La vie en tranches VII : L'esthète
Petit défi d'écriture... le mot du jour : acratopège.
***
Monsieur B., esthète dans l'âme et particulièrement exigeant quand cela concernait la musique, étouffa discrètement un bâillement derrière son petit mouchoir en pur coton égyptien. Son ennui venait d'atteindre une profondeur abyssale, probablement similaire à celle de la fosse des Mariannes.
Comment diable avait-on réussi à le convaincre d'acheter un ticket pour ce récital ? C'était au moins la cinquantième fois qu'il se posait la question depuis le début de la prestation. Monsieur B. coula un regard en direction de sa montre.
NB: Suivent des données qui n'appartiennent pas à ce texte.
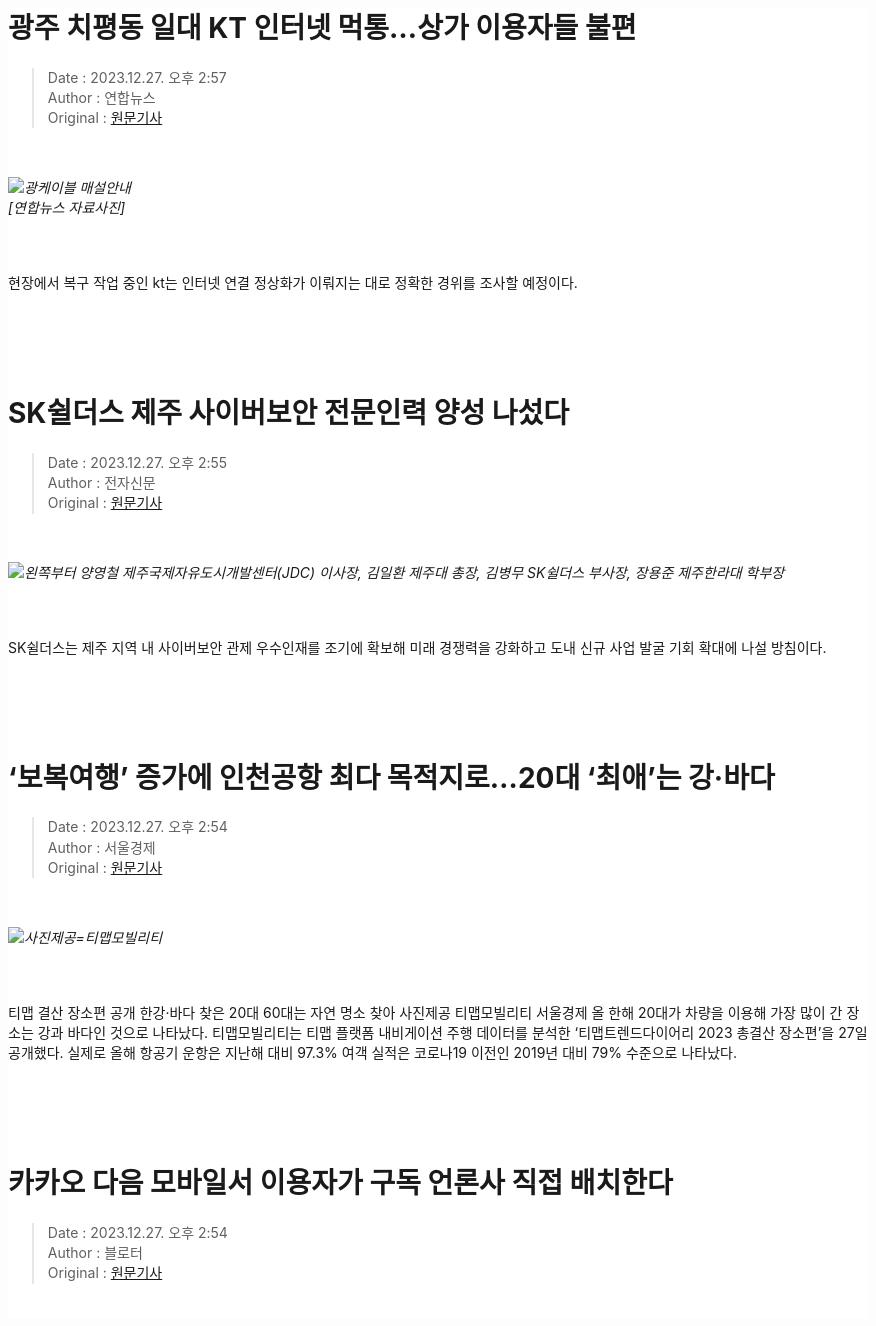 # 광주 치평동 일대 KT 인터넷 먹통…상가 이용자들 불편  
  
> Date : 2023.12.27. 오후 2:57  
> Author : 연합뉴스  
> Original : [원문기사](https://n.news.naver.com/mnews/article/001/0014412333?sid=105)  
<br/>  
  
<img src="https://imgnews.pstatic.net/image/001/2023/12/27/PCM20221212000102990_P4_20231227145706139.jpg?type=w647" id="img1"></img><em class="img_desc">광케이블 매설안내<br/>[연합뉴스 자료사진]</em>  
<br/><br/>  
  
현장에서 복구 작업 중인 kt는 인터넷 연결 정상화가 이뤄지는 대로 정확한 경위를 조사할 예정이다.  
<br/><br/><br/>  

  
# SK쉴더스 제주 사이버보안 전문인력 양성 나섰다  
  
> Date : 2023.12.27. 오후 2:55  
> Author : 전자신문  
> Original : [원문기사](https://n.news.naver.com/mnews/article/030/0003168997?sid=105)  
<br/>  
  
<img src="https://imgnews.pstatic.net/image/030/2023/12/27/0003168997_001_20231227145501070.jpg?type=w647" id="img1"></img><em class="img_desc">왼쪽부터 양영철 제주국제자유도시개발센터(JDC) 이사장, 김일환 제주대 총장, 김병무 SK쉴더스 부사장, 장용준 제주한라대 학부장</em>  
<br/><br/>  
  
SK쉴더스는 제주 지역 내 사이버보안 관제 우수인재를 조기에 확보해 미래 경쟁력을 강화하고 도내 신규 사업 발굴 기회 확대에 나설 방침이다.  
<br/><br/><br/>  

  
# ‘보복여행’ 증가에 인천공항 최다 목적지로…20대 ‘최애’는 강·바다  
  
> Date : 2023.12.27. 오후 2:54  
> Author : 서울경제  
> Original : [원문기사](https://n.news.naver.com/mnews/article/011/0004279520?sid=105)  
<br/>  
  
<img src="https://imgnews.pstatic.net/image/011/2023/12/27/0004279520_001_20231227145401017.png?type=w647" id="img1"></img><em class="img_desc">사진제공=티맵모빌리티</em>  
<br/><br/>  
  
티맵 결산 장소편 공개 한강·바다 찾은 20대 60대는 자연 명소 찾아 사진제공 티맵모빌리티 서울경제 올 한해 20대가 차량을 이용해 가장 많이 간 장소는 강과 바다인 것으로 나타났다.
티맵모빌리티는 티맵 플랫폼 내비게이션 주행 데이터를 분석한 ‘티맵트렌드다이어리 2023 총결산 장소편’을 27일 공개했다.
실제로 올해 항공기 운항은 지난해 대비 97.3% 여객 실적은 코로나19 이전인 2019년 대비 79% 수준으로 나타났다.  
<br/><br/><br/>  

  
# 카카오 다음 모바일서 이용자가 구독 언론사 직접 배치한다  
  
> Date : 2023.12.27. 오후 2:54  
> Author : 블로터  
> Original : [원문기사](https://n.news.naver.com/mnews/article/293/0000050046?sid=105)  
<br/>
Quoi ?! Seulement quinze minutes ? Il lui semblait pourtant que cela faisait une éternité !
— Je vais mourir de désespoir, décréta-t-il en s'attirant par la même occasion les regards courroucés de ses voisins de siège.
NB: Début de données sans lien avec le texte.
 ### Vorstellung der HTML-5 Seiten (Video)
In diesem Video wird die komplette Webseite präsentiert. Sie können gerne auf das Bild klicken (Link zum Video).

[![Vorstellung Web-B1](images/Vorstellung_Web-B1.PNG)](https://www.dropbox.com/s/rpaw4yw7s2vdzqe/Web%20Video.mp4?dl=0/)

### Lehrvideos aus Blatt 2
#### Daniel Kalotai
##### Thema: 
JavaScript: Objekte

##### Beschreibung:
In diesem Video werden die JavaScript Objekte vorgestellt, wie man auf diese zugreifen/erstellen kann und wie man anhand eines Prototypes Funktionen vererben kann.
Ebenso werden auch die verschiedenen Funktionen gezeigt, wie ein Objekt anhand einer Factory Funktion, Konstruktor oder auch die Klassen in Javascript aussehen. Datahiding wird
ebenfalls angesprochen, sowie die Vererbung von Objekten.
Encore une heure à tenir ! Comment avait-on réussi à le convaincre de venir ? Non, non ! Cette question n'était, à bien y réfléchir, pas si pertinente que cela. Il en demeurait une autre de plus grande importance : quel crétin parmi les organisateurs avait pu penser que le choix de cet interprète était une bonne idée quand le monde regorgeait de véritables talents, de diamants bruts qui ne demandaient qu'à être un peu polis pour étinceler et illuminer le monde de la musique ?
Une belle voix de basse, sombre, grave et profonde, au timbre riche ; une voix vivante, vibrante, toute en rondeur et en puissance... Ah ! Certes ! Elles étaient rares ces voix, mais il y en avait tout de même, que diable !
Sans doute était-ce trop exiger car monsieur B. avait juste le droit à... ça. Il ne savait même pas comment décrire la qualité – ou plutôt l'absence de qualités – de voix du chanteur sensé le régaler ce soir.
Aurait-il été mauvais, au moins aurait-il été remarquable en une chose et en tout cas divertissant, car rien n'était plus truculent qu'un enchaînement de fausses notes claironnées avec enthousiasme. Or, ce n'était pas le cas : il frôlait la médiocrité sans pour autant s'y vautrer.
Il chantait juste et parfaitement en rythme, aussi bien réglé qu'un métronome, mais sans posséder ce petit quelque chose qui distinguait l'excellence de la banalité, cette étincelle divine qui séparait l'exceptionnel de l'ordinaire.
Il en résultait – et c'était bel et bien là que résidait véritablement le drame pour un art – une prestation morne et insipide, en un mot : oubliable. Oubliable à l'image du chanteur à la voix acratopège.